Supplied passage: Begin

BETS ‘N PIECES: Wasn’t it interesting how Johnny, aboard Curlin Stakes winner Connect, invited Javier up the rail with Gift Box and kept him pinned down on the fence? "I was just trying to hold that horse in there,” said Velazquez. "It was definitely my choice… It seemed like every time you're on the rail all day long they don't finish very well.” Diary, they haven’t all meeting long--until Saturday...

IMPERTINENT QUESTIONS: Can today’s Haskell, wet track notwithstanding, produce a race dynamic similar to Saturday’s Hirsch in which Stellar Wind stalked and pounced on her way to a hard fought victory..? It sure appears as if Gun Runner will stalk rail-drawing Nyquist, or slip into a catbird-seat trip if someone else takes up the chase..? And isn’t the loose Spa surface, which Exaggerator didn’t handle to Keith Desormeaux’s satisfaction, the reason he will prep for a share of a million-dollar purse rather than train up to the Travers? That and the promise of a wet track, too… My heart can’t wait to see Tepin vs. Lady Eli in the Ballston Spa, but my head sure can. If I’m the trainer of either filly, do I want to see this battle now, with Tepin not 100% recovered by her ambitious early-mid season schedule vs. Lady Eli, after having recovered from a year-long battle with laminitis? If I’m Mark Casse, I’m taking a few extra weeks and Breeders' Cup prep in the Woodbine Mile, her best go, even if against males. If I’m Chad Brown, I’m looking for a softer spot for my filly’s return. Alas, it’s not my call to make, clearly being way above my pay grade.

Supplied passage: End
Given information: Begin

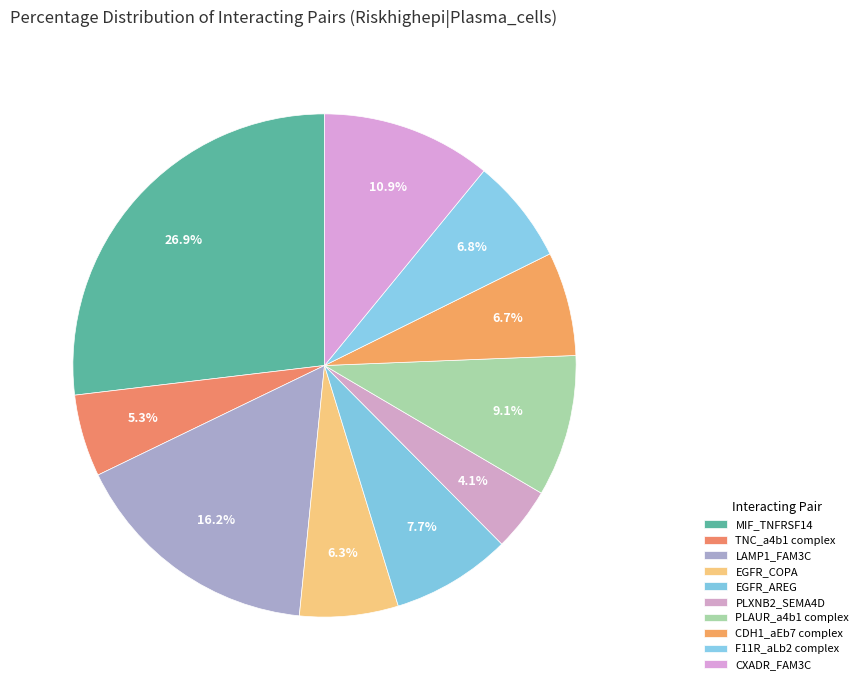

How many slices are in this pie chart?

10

Given information: End

◆ Task set:
A - Which horses does the racing column name? List every one.
B - Can you quote the racing column word for word, starting with "BETS ‘N PIECES: Wasn’t" and going on through "meeting long--until Saturday..."?

◆ Completed exercise:
A - Connect, Gift Box, Stellar Wind, Gun Runner, Nyquist, Exaggerator, Tepin, Lady Eli

B -
BETS ‘N PIECES: Wasn’t it interesting how Johnny, aboard Curlin Stakes winner Connect, invited Javier up the rail with Gift Box and kept him pinned down on the fence? "I was just trying to hold that horse in there,” said Velazquez. "It was definitely my choice… It seemed like every time you're on the rail all day long they don't finish very well.” Diary, they haven’t all meeting long--until Saturday...